Arbela looks to cut retirement funds
By TOM GILCHRIST
For The Advertiser
ARBELA TWP. — For 24 years, Arbela Township has paid money to the retirement plans of township Board of Trustees members, but some residents want to cut off the cash flow.
“These are part-time jobs,” Gary Rooney told The Advertiser following the board’s July 8 meeting, where Rooney questioned board members about why they continue paying out the money.
Kenneth Panek, supervisor of Arbela Township, with a population of about 3,100, said the Arbela Township Group Pension Plan was created by the township in 1989. That’s when the township began contributing pension money to its five Board of Trustees members and five other workers. The practice has continued through the years and currently the five board members and township employees Deborah M. Cerasoli and John D. Gunnels receive payments to their pension funds.
The officials and workers also contribute; Cerasoli, for example, has been paying $100 per month into her fund, with the township contributing $200 per month, according to township Clerk Mary C. Warren. In past years, the township has used that same 2-to-1 ratio
when providing money to pension funds of the other recipients, township officials said.

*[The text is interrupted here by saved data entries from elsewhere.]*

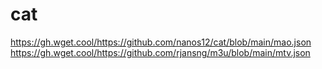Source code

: # cat
https://gh.wget.cool/https://github.com/nanos12/cat/blob/main/mao.json
https://gh.wget.cool/https://github.com/rjansng/m3u/blob/main/mtv.json
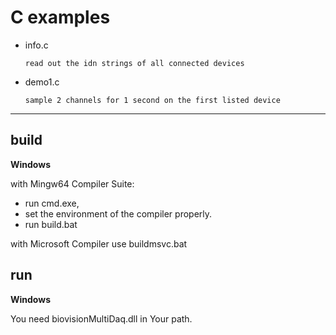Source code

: 
# C examples


* info.c
           
      read out the idn strings of all connected devices
* demo1.c
      
      sample 2 channels for 1 second on the first listed device

---

## build
**Windows**

with Mingw64 Compiler Suite:

* run cmd.exe,
* set the environment of the compiler properly.
* run build.bat

with Microsoft Compiler use buildmsvc.bat

## run

**Windows**

You need biovisionMultiDaq.dll in Your path.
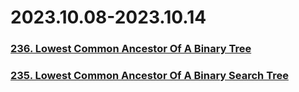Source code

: # 2023.10.08-2023.10.14

### [236. Lowest Common Ancestor Of A Binary Tree](../../all/201-300/236-lowest-common-ancestor-of-a-binary-tree.md)

### [235. Lowest Common Ancestor Of A Binary Search Tree](../../all/201-300/235-lowest-common-ancestor-of-a-binary-search-tree.md)
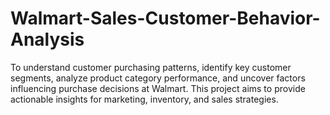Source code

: # Walmart-Sales-Customer-Behavior-Analysis
 To understand customer purchasing patterns, identify key customer segments, analyze product category performance, and uncover factors influencing purchase decisions at Walmart. This project aims to provide actionable insights for marketing, inventory, and sales strategies.
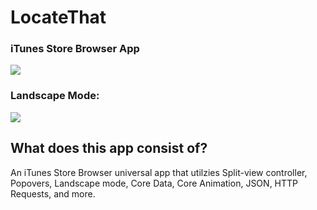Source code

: # LocateThat
### iTunes Store Browser App

![](https://media.giphy.com/media/xT9Igx5TPf9hk6TZ8Q/giphy.gif)

### Landscape Mode:
![](https://media.giphy.com/media/3ov9jWFvl6S5yyleuc/giphy.gif)

## What does this app consist of?
An iTunes Store Browser universal app that utilzies Split-view controller, Popovers, Landscape mode, Core Data, Core Animation, JSON, HTTP Requests, and more.
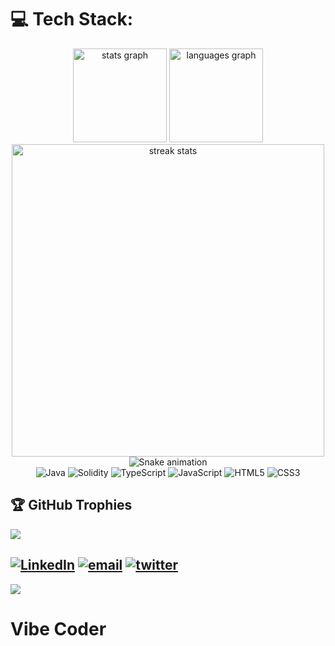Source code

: ###
# 💻 Tech Stack:
<div align="center">
  <img src="https://github-readme-stats.vercel.app/api?username=JustineDevs&hide_title=false&hide_rank=false&show_icons=true&include_all_commits=true&count_private=true&disable_animations=false&theme=dracula&locale=en&hide_border=false" height="150" alt="stats graph" />
  <img src="https://github-readme-stats.vercel.app/api/top-langs?username=JustineDevs&locale=en&hide_title=false&layout=compact&card_width=320&langs_count=5&theme=dracula&hide_border=false" height="150" alt="languages graph" />
  <br/>
  <img src="https://nirzak-streak-stats.vercel.app/?user=JustineDevs&theme=dark&hide_border=false" style="width: 500px;" alt="streak stats" />
  <br/>
  <picture>
    <source media="(prefers-color-scheme: dark)" srcset="https://raw.githubusercontent.com/JustineDevs/traderg/output/snake.svg" />
    <source media="(prefers-color-scheme: light)" srcset="https://raw.githubusercontent.com/JustineDevs/traderg/output/snake-light.svg" />
    <img src="https://raw.githubusercontent.com/JustineDevs/traderg/output/snake.gif" alt="Snake animation" />
  </picture>
  <br/>
  <img src="https://img.shields.io/badge/java-%23ED8B00.svg?style=for-the-badge&logo=openjdk&logoColor=white" alt="Java" />
  <img src="https://img.shields.io/badge/Solidity-%23363636.svg?style=for-the-badge&logo=solidity&logoColor=white" alt="Solidity" />
  <img src="https://img.shields.io/badge/typescript-%23007ACC.svg?style=for-the-badge&logo=typescript&logoColor=white" alt="TypeScript" />
  <img src="https://img.shields.io/badge/javascript-%23323330.svg?style=for-the-badge&logo=javascript&logoColor=%23F7DF1E" alt="JavaScript" />
  <img src="https://img.shields.io/badge/html5-%23E34F26.svg?style=for-the-badge&logo=html5&logoColor=white" alt="HTML5" />
  <img src="https://img.shields.io/badge/css3-%231572B6.svg?style=for-the-badge&logo=css3&logoColor=white" alt="CSS3" />
</div>

###
## 🏆 GitHub Trophies
![](https://github-profile-trophy.vercel.app/?username=JustineDevs&theme=radical&no-frame=false&no-bg=true&margin-w=4)

[![LinkedIn](https://img.shields.io/badge/LinkedIn-%230077B5.svg?logo=linkedin&logoColor=white)](https://linkedin.com/in/justine-devs) [![email](https://img.shields.io/badge/Email-D14836?logo=gmail&logoColor=white)](mailto:TraderGOfficial@gmail.com) [![twitter](https://img.shields.io/static/v1?message=Twitter&logo=twitter&label=&color=1DA1F2&logoColor=white)](https://x.com/Trader2G)
---
[![](https://visitcount.itsvg.in/api?id=JustineDevs&icon=0&color=0)](https://visitcount.itsvg.in)
# Vibe Coder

Rooney opposes the fact the township pays retirement money for its five board members, but told the board Cerasoli and Gunnels “should have a pension.”
Rooney said the two employees “do a nice job, but (paying) 2-for-1, I think, is quite a bit more than what anybody really gets any more, especially now with everybody having the hard times,” Rooney said at the July 8 meeting.
“It’s generous for a township of this size, that’s for sure,” Panek replied.
In recent weeks, township auditors have required a change to the system to pay the recipients a percentage of their regular pay, according to township officials.
Panek said the township now pays 10 percent of each recipient’s gross pay, though Warren said the township pays 5 percent.
“That’s what the auditor said we had to start doing, and that’s what we’re doing, starting with the (June) payment,” Warren said.
During the fiscal year that began April 1, the amount of pension money set to be paid by the township to the seven recipients totaled $16,224 of the $76,317 collected as regular township taxes, Panek said.
Warren receives money to help administrate the plan, according to Panek.
“The only way you’re going to do away with that is to do away with the whole pension, and I don’t have a problem with that,” Warren said on July 8.
“Sounds like a winner,” replied Pat Jewell, a member of the township Board of Review.
Rooney asked Warren if she was ready to “get rid of” the pension plan. Warren said “Yeah, I don’t care.”
“What about you — do you want to get rid of it?” Rooney asked Panek.
“That’s what I’ve said all along, but it’s messy,” Panek replied. “It’s expensive. You just can’t say ‘Oh, I’m gonna walk away from this pension plan.’ That’s the messy part. The two workers that you’re talking about — we have to somehow fix that pension that they were guaranteed.”
Township documents state the Board of Trustees adopted the plan “with the expectation that it would be permanent.”
The township is making pension-fund payments to current employees Cerasoli and Gunnels, and current board members Panek, Warren, Treasurer Jody Hunt and Trustees William Jacobi and Wayne Schultz.
“There are other people who are still alive and are receiving money under this pension plan, too,” Panek said.
The plan’s purpose is to provide monthly pension payments to retired township officials or workers.